Segundo, temos a participação accionista massiva de
empresas estrangeiras nas empresas públicas ou áreas funcionais do Governo que
passam imediatamente a ditar as regras de jogo. O recente arranjo supersónico
para o Corredor de Nacala, onde a VALE controla agora 80% das acções, valerá
enquanto houver carvão para extrair em Moçambique. Quando aquela riqueza perder
o seu significado económico, o empreendimento será devolvido nas mesmas
condições do crédito concessionado chinês, pelo Governo o deixará morrer à
espera de comprador, que não virá, pois já não haverá nem economia
mundial, nem procura interna que justifique tal aparato. O que também, obrigará
outros endividamentos para sustentar empresas publicas deficitárias, conhecida
que é a apetência do Estado de nunca reconhecer a ineficiência das suas
empresas ou participadas. E ciclo dos Condenados da Terra de Fanon
recomeçará.

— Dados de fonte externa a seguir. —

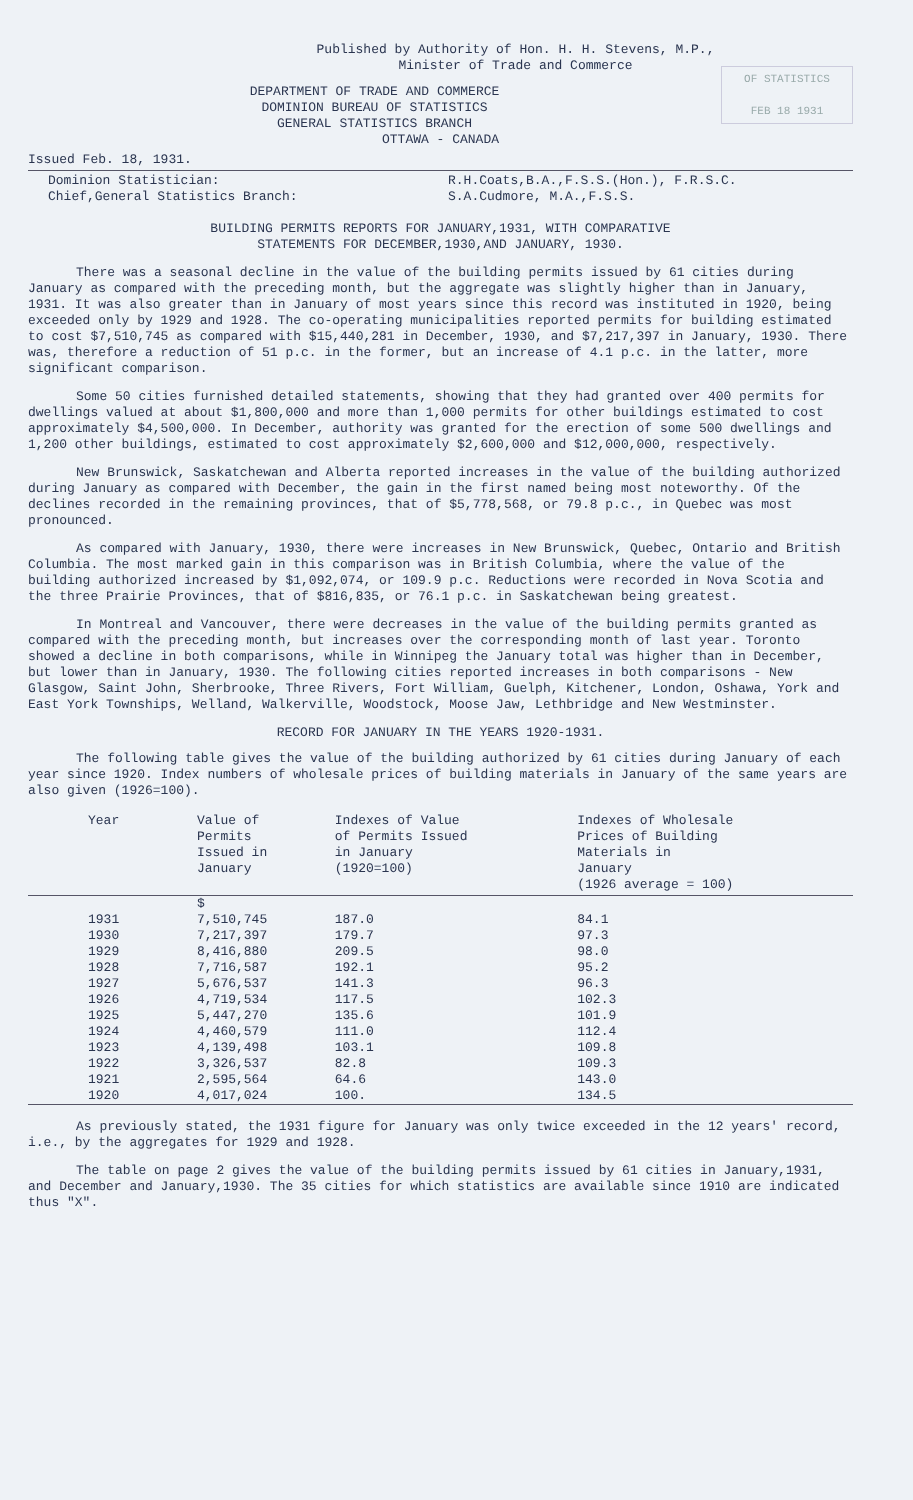Published by Authority of Hon. H. H. Stevens, M.P.,
Minister of Trade and Commerce
OF STATISTICS
FEB 18 1931
DEPARTMENT OF TRADE AND COMMERCE
DOMINION BUREAU OF STATISTICS
GENERAL STATISTICS BRANCH
OTTAWA - CANADA
Issued Feb. 18, 1931.
Dominion Statistician:
Chief,General Statistics Branch:
R.H.Coats,B.A.,F.S.S.(Hon.), F.R.S.C.
S.A.Cudmore, M.A.,F.S.S.
BUILDING PERMITS REPORTS FOR JANUARY,1931, WITH COMPARATIVE
STATEMENTS FOR DECEMBER,1930,AND JANUARY, 1930.
There was a seasonal decline in the value of the building permits issued by 61 cities during January as compared with the preceding month, but the aggregate was slightly higher than in January, 1931. It was also greater than in January of most years since this record was instituted in 1920, being exceeded only by 1929 and 1928. The co-operating municipalities reported permits for building estimated to cost $7,510,745 as compared with $15,440,281 in December, 1930, and $7,217,397 in January, 1930. There was, therefore a reduction of 51 p.c. in the former, but an increase of 4.1 p.c. in the latter, more significant comparison.
Some 50 cities furnished detailed statements, showing that they had granted over 400 permits for dwellings valued at about $1,800,000 and more than 1,000 permits for other buildings estimated to cost approximately $4,500,000. In December, authority was granted for the erection of some 500 dwellings and 1,200 other buildings, estimated to cost approximately $2,600,000 and $12,000,000, respectively.
New Brunswick, Saskatchewan and Alberta reported increases in the value of the building authorized during January as compared with December, the gain in the first named being most noteworthy. Of the declines recorded in the remaining provinces, that of $5,778,568, or 79.8 p.c., in Quebec was most pronounced.
As compared with January, 1930, there were increases in New Brunswick, Quebec, Ontario and British Columbia. The most marked gain in this comparison was in British Columbia, where the value of the building authorized increased by $1,092,074, or 109.9 p.c. Reductions were recorded in Nova Scotia and the three Prairie Provinces, that of $816,835, or 76.1 p.c. in Saskatchewan being greatest.
In Montreal and Vancouver, there were decreases in the value of the building permits granted as compared with the preceding month, but increases over the corresponding month of last year. Toronto showed a decline in both comparisons, while in Winnipeg the January total was higher than in December, but lower than in January, 1930. The following cities reported increases in both comparisons - New Glasgow, Saint John, Sherbrooke, Three Rivers, Fort William, Guelph, Kitchener, London, Oshawa, York and East York Townships, Welland, Walkerville, Woodstock, Moose Jaw, Lethbridge and New Westminster.
RECORD FOR JANUARY IN THE YEARS 1920-1931.
The following table gives the value of the building authorized by 61 cities during January of each year since 1920. Index numbers of wholesale prices of building materials in January of the same years are also given (1926=100).
| Year | Value of Permits Issued in January | Indexes of Value of Permits Issued in January (1920=100) | Indexes of Wholesale Prices of Building Materials in January (1926 average = 100) |
| --- | --- | --- | --- |
| | $ | | |
| 1931 | 7,510,745 | 187.0 | 84.1 |
| 1930 | 7,217,397 | 179.7 | 97.3 |
| 1929 | 8,416,880 | 209.5 | 98.0 |
| 1928 | 7,716,587 | 192.1 | 95.2 |
| 1927 | 5,676,537 | 141.3 | 96.3 |
| 1926 | 4,719,534 | 117.5 | 102.3 |
| 1925 | 5,447,270 | 135.6 | 101.9 |
| 1924 | 4,460,579 | 111.0 | 112.4 |
| 1923 | 4,139,498 | 103.1 | 109.8 |
| 1922 | 3,326,537 | 82.8 | 109.3 |
| 1921 | 2,595,564 | 64.6 | 143.0 |
| 1920 | 4,017,024 | 100. | 134.5 |
As previously stated, the 1931 figure for January was only twice exceeded in the 12 years' record, i.e., by the aggregates for 1929 and 1928.
The table on page 2 gives the value of the building permits issued by 61 cities in January,1931, and December and January,1930. The 35 cities for which statistics are available since 1910 are indicated thus "X".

Portanto, com crédito concessionado ou participações
maioritárias estrangeiras via multinacionais ou outras, o objectivo é sempre a
maximizaçãoo do lucro da exploração dos recursos naturais pelo capital
investidor estrangeiro e minimização do estado social sempre que possível.

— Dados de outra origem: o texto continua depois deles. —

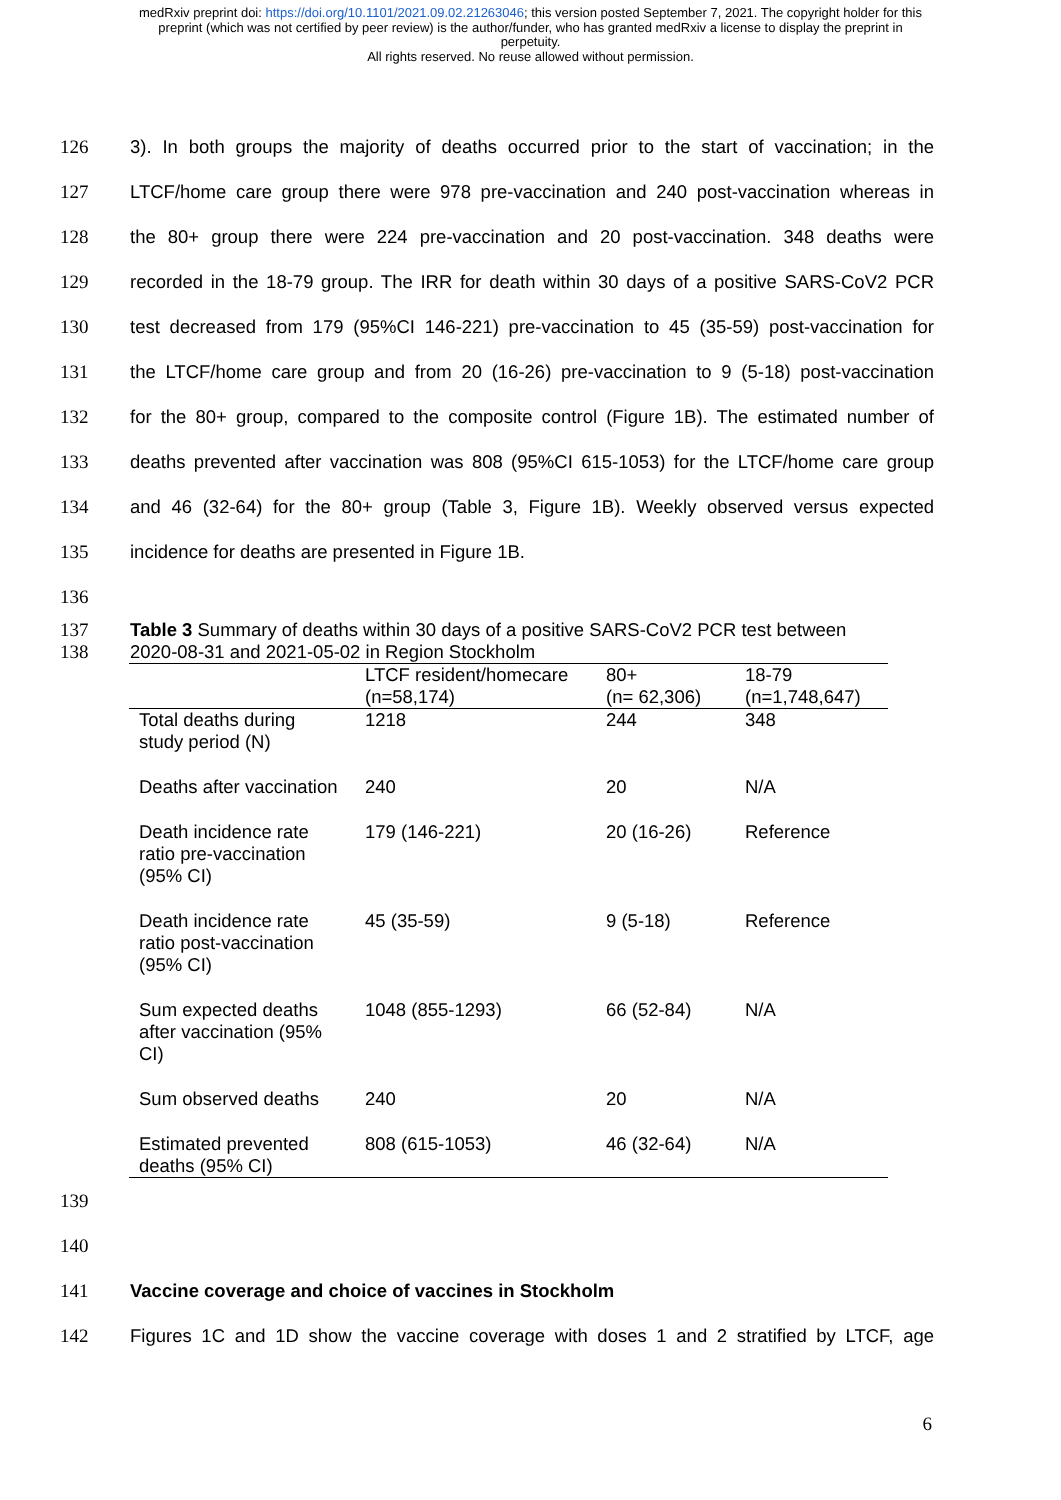medRxiv preprint doi: https://doi.org/10.1101/2021.09.02.21263046; this version posted September 7, 2021. The copyright holder for this
preprint (which was not certified by peer review) is the author/funder, who has granted medRxiv a license to display the preprint in
perpetuity.
All rights reserved. No reuse allowed without permission.
126 3). In both groups the majority of deaths occurred prior to the start of vaccination; in the
127 LTCF/home care group there were 978 pre-vaccination and 240 post-vaccination whereas in
128 the 80+ group there were 224 pre-vaccination and 20 post-vaccination. 348 deaths were
129 recorded in the 18-79 group. The IRR for death within 30 days of a positive SARS-CoV2 PCR
130 test decreased from 179 (95%CI 146-221) pre-vaccination to 45 (35-59) post-vaccination for
131 the LTCF/home care group and from 20 (16-26) pre-vaccination to 9 (5-18) post-vaccination
132 for the 80+ group, compared to the composite control (Figure 1B). The estimated number of
133 deaths prevented after vaccination was 808 (95%CI 615-1053) for the LTCF/home care group
134 and 46 (32-64) for the 80+ group (Table 3, Figure 1B). Weekly observed versus expected
135 incidence for deaths are presented in Figure 1B.
136
137
138 Table 3 Summary of deaths within 30 days of a positive SARS-CoV2 PCR test between
2020-08-31 and 2021-05-02 in Region Stockholm
| | LTCF resident/homecare (n=58,174) | 80+ (n= 62,306) | 18-79 (n=1,748,647) |
| --- | --- | --- | --- |
| Total deaths during study period (N) | 1218 | 244 | 348 |
| Deaths after vaccination | 240 | 20 | N/A |
| Death incidence rate ratio pre-vaccination (95% CI) | 179 (146-221) | 20 (16-26) | Reference |
| Death incidence rate ratio post-vaccination (95% CI) | 45 (35-59) | 9 (5-18) | Reference |
| Sum expected deaths after vaccination (95% CI) | 1048 (855-1293) | 66 (52-84) | N/A |
| Sum observed deaths | 240 | 20 | N/A |
| Estimated prevented deaths (95% CI) | 808 (615-1053) | 46 (32-64) | N/A |
139
140
141 Vaccine coverage and choice of vaccines in Stockholm
142 Figures 1C and 1D show the vaccine coverage with doses 1 and 2 stratified by LTCF, age
6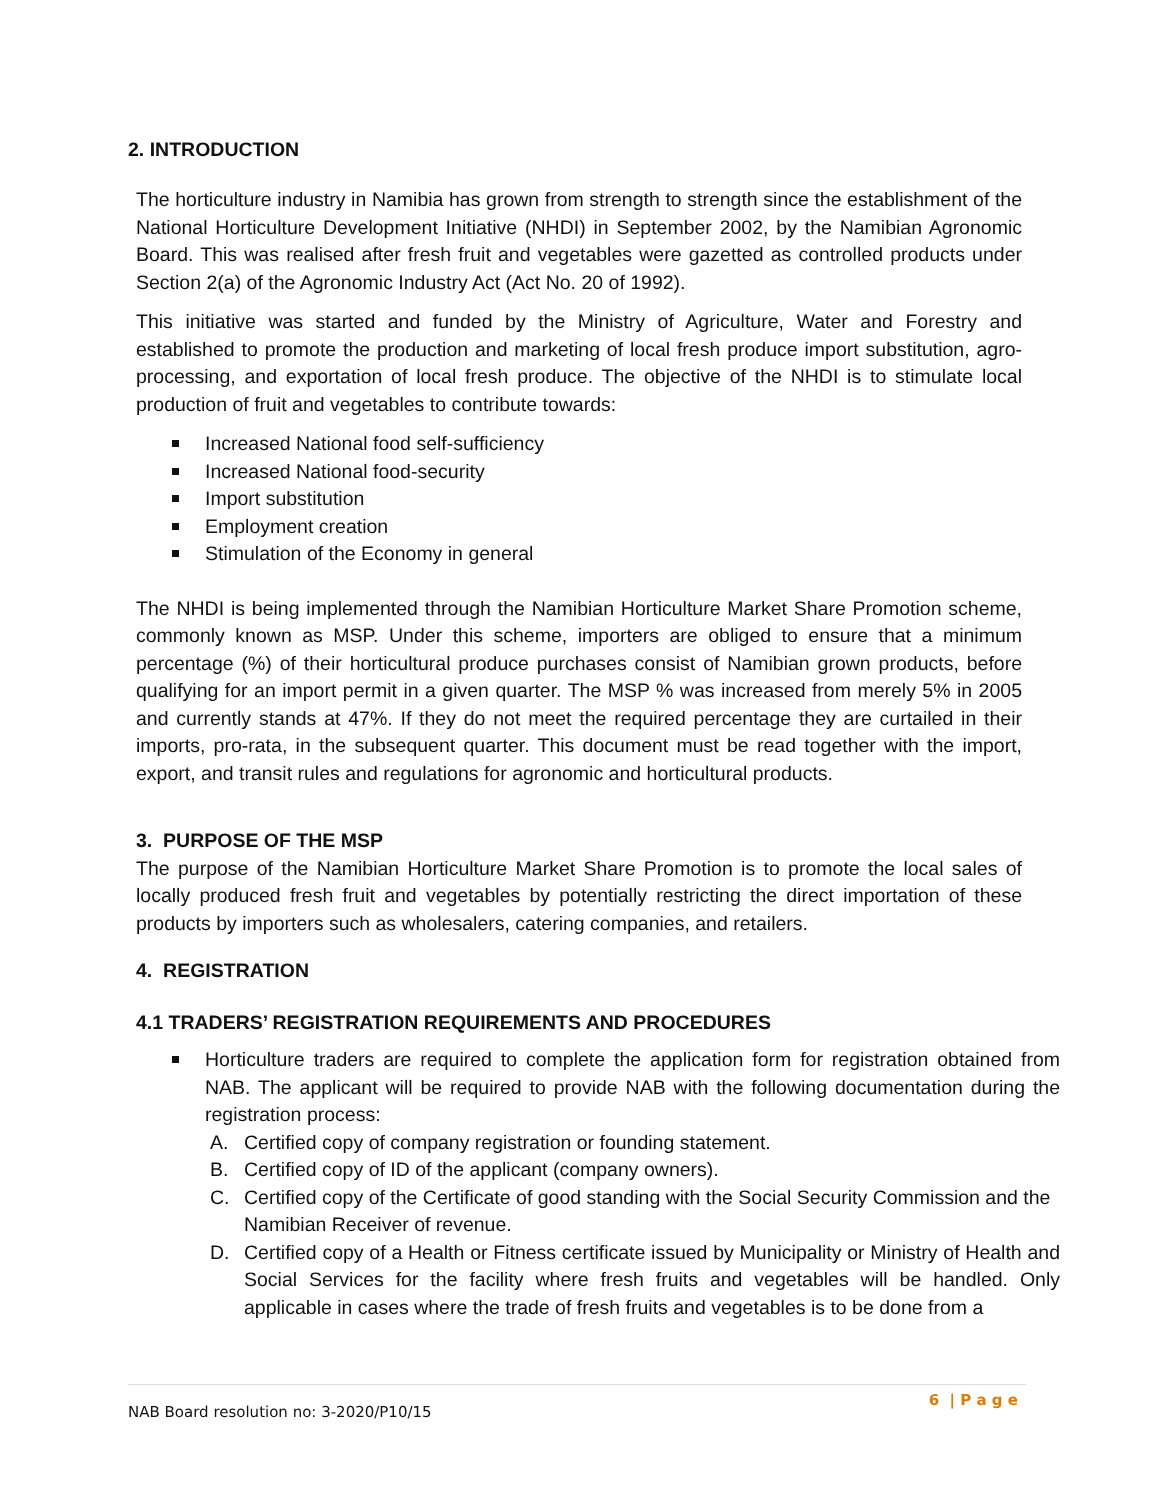2. INTRODUCTION
The horticulture industry in Namibia has grown from strength to strength since the establishment of the National Horticulture Development Initiative (NHDI) in September 2002, by the Namibian Agronomic Board. This was realised after fresh fruit and vegetables were gazetted as controlled products under Section 2(a) of the Agronomic Industry Act (Act No. 20 of 1992).
This initiative was started and funded by the Ministry of Agriculture, Water and Forestry and established to promote the production and marketing of local fresh produce import substitution, agro-processing, and exportation of local fresh produce. The objective of the NHDI is to stimulate local production of fruit and vegetables to contribute towards:
Increased National food self-sufficiency
Increased National food-security
Import substitution
Employment creation
Stimulation of the Economy in general
The NHDI is being implemented through the Namibian Horticulture Market Share Promotion scheme, commonly known as MSP. Under this scheme, importers are obliged to ensure that a minimum percentage (%) of their horticultural produce purchases consist of Namibian grown products, before qualifying for an import permit in a given quarter. The MSP % was increased from merely 5% in 2005 and currently stands at 47%. If they do not meet the required percentage they are curtailed in their imports, pro-rata, in the subsequent quarter. This document must be read together with the import, export, and transit rules and regulations for agronomic and horticultural products.
3. PURPOSE OF THE MSP
The purpose of the Namibian Horticulture Market Share Promotion is to promote the local sales of locally produced fresh fruit and vegetables by potentially restricting the direct importation of these products by importers such as wholesalers, catering companies, and retailers.
4. REGISTRATION
4.1 TRADERS’ REGISTRATION REQUIREMENTS AND PROCEDURES
Horticulture traders are required to complete the application form for registration obtained from NAB. The applicant will be required to provide NAB with the following documentation during the registration process:
A. Certified copy of company registration or founding statement.
B. Certified copy of ID of the applicant (company owners).
C. Certified copy of the Certificate of good standing with the Social Security Commission and the Namibian Receiver of revenue.
D. Certified copy of a Health or Fitness certificate issued by Municipality or Ministry of Health and Social Services for the facility where fresh fruits and vegetables will be handled. Only applicable in cases where the trade of fresh fruits and vegetables is to be done from a
NAB Board resolution no: 3-2020/P10/15 6 | P a g e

Por isso, as cidades-fantasma em Angola já em 2012,
têm para mim, um efeito mais pernicioso para aquele país do que para a China. E
que isso nos sirva de aviso. É fácil compreender que aquelas nasceram com o
crude como moeda de troca que a China tanto necessita hoje. Por outro lado, já
o referi muitas vezes, há dois aspectos fundamentais que determinam a disputa
entre o mundo ocidental e os BRICS, especialmente a China. Que são, o controlo
das fontes energéticas fósseis que estão na base da industrialização plena e
acelerada daquele país e a deslocalização da indústria e tecnologia ocidentais
também consequência da globalização, atraída pelos baixíssimos custos de produção,
quantidade e proximidade dos consumidores finais. Justamente o que sucede hoje
com África, apenas com uma ressalva, os BRICS nunca descuraram a necessidade de
terem um sistema educacional de qualidade e adaptado às circunstâncias.

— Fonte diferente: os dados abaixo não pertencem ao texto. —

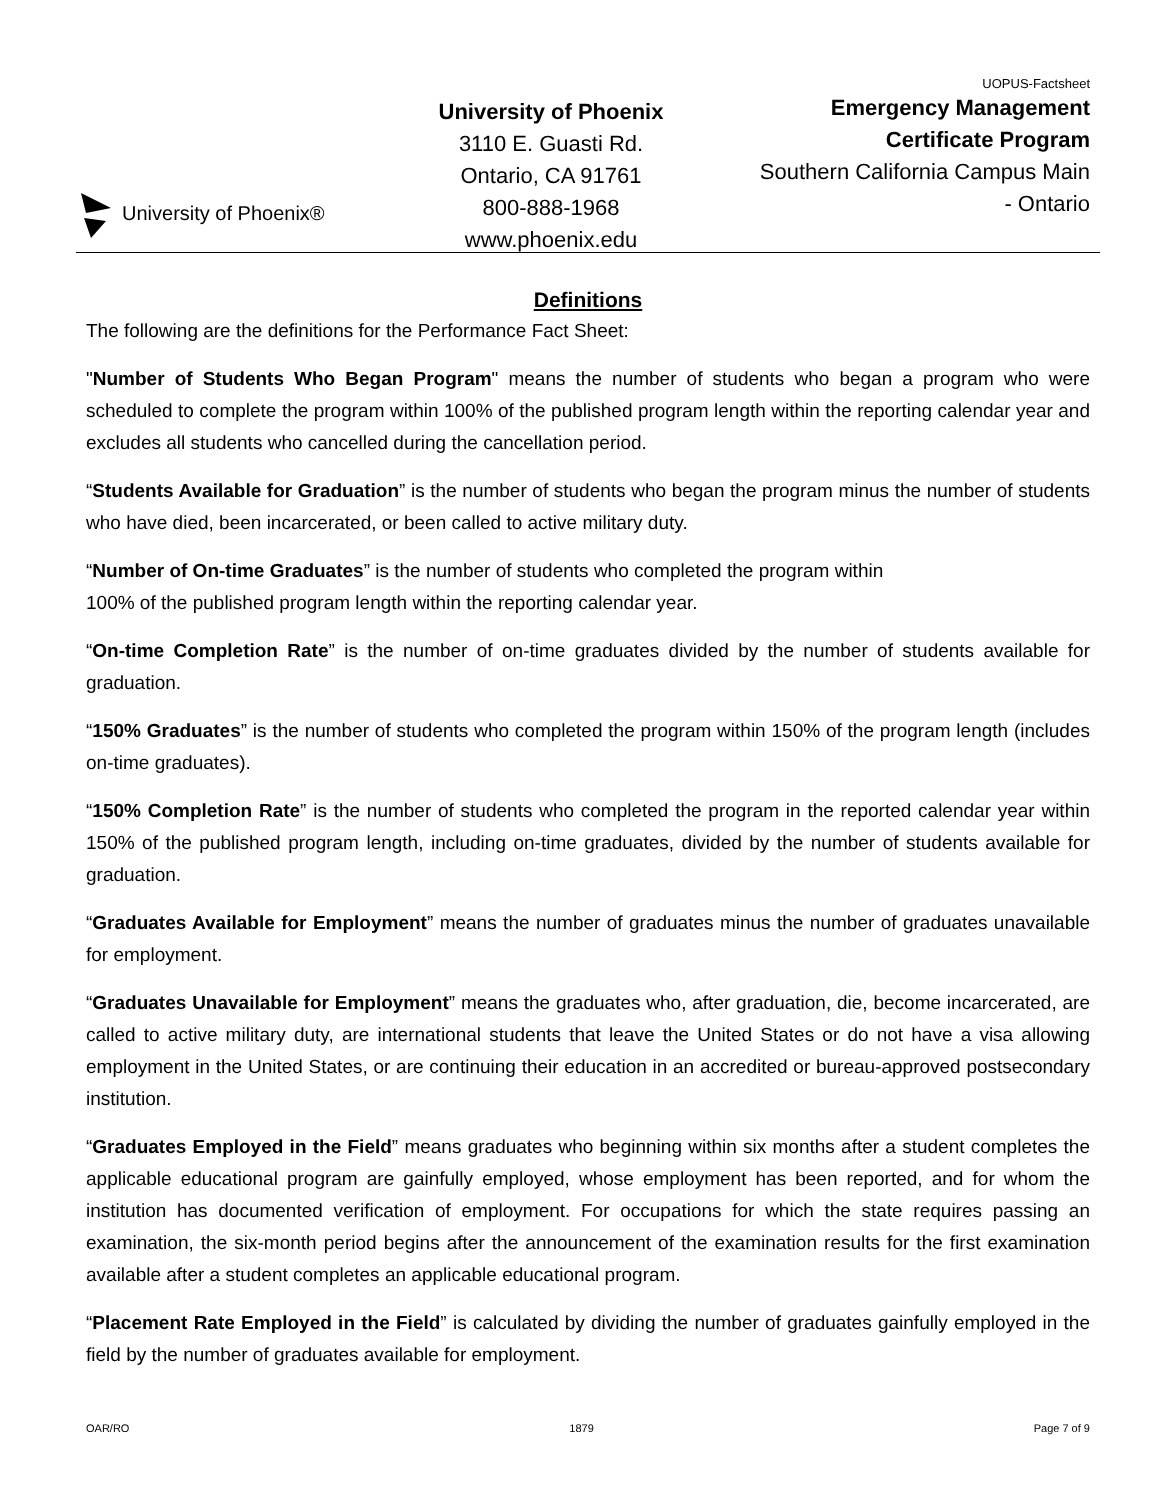University of Phoenix®
University of Phoenix
3110 E. Guasti Rd.
Ontario, CA 91761
800-888-1968
www.phoenix.edu
UOPUS-Factsheet
Emergency Management
Certificate Program
Southern California Campus Main
- Ontario
Definitions
The following are the definitions for the Performance Fact Sheet:
"Number of Students Who Began Program" means the number of students who began a program who were scheduled to complete the program within 100% of the published program length within the reporting calendar year and excludes all students who cancelled during the cancellation period.
“Students Available for Graduation” is the number of students who began the program minus the number of students who have died, been incarcerated, or been called to active military duty.
“Number of On-time Graduates” is the number of students who completed the program within
100% of the published program length within the reporting calendar year.
“On-time Completion Rate” is the number of on-time graduates divided by the number of students available for graduation.
“150% Graduates” is the number of students who completed the program within 150% of the program length (includes on-time graduates).
“150% Completion Rate” is the number of students who completed the program in the reported calendar year within 150% of the published program length, including on-time graduates, divided by the number of students available for graduation.
“Graduates Available for Employment” means the number of graduates minus the number of graduates unavailable for employment.
“Graduates Unavailable for Employment” means the graduates who, after graduation, die, become incarcerated, are called to active military duty, are international students that leave the United States or do not have a visa allowing employment in the United States, or are continuing their education in an accredited or bureau-approved postsecondary institution.
“Graduates Employed in the Field” means graduates who beginning within six months after a student completes the applicable educational program are gainfully employed, whose employment has been reported, and for whom the institution has documented verification of employment. For occupations for which the state requires passing an examination, the six-month period begins after the announcement of the examination results for the first examination available after a student completes an applicable educational program.
“Placement Rate Employed in the Field” is calculated by dividing the number of graduates gainfully employed in the field by the number of graduates available for employment.
OAR/RO 1879 Page 7 of 9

A crise que coloca os EUA e a União Europeia
à beira do colapso hoje, é o resultado daqueles dois factores sistémicos. Sendo
a famosa economia verde de que tanto se fala nos últimos tempos, um paliativo
que estes países tentam em desespero de causa arregimentar outros, sobretudo os
africanos, como se viu na recente cimeira do Rio de Janeiro, de forma a
recuperarem a sua posição majestática dos últimos 500 anos sem alterar os seus
padrões exagerados de consumo per capita. Este é um momento histórico ímpar. É
a queda de um grande império, porque se percebe agora, que além dos aspectos
políticos que alimentaram a desconfianca da maior parte dos países presentes no
Rio de Janeiro, tecnicamente é óbvio que a eficiência energética, per si,
é condição necessária, mas não suficiente para que o mundo ocidental vire o
jogo a seu favor. A humanidade passa pois por uma fase de transição complexa,
por isso é que está tão perigosa e pouco recomendável para as nações que não se
saibam defender. E vinco-o, fundado também nas supra mencionadas observações do
eng. Lopes sobre o controlo quase absoluto das fontes de metais raros em Africa
por interesses ligados a Pequim. Hoje em dia, é impensavel conceber uma
economia pujante sem o papel centralizador da alta tecnologia civil e militar.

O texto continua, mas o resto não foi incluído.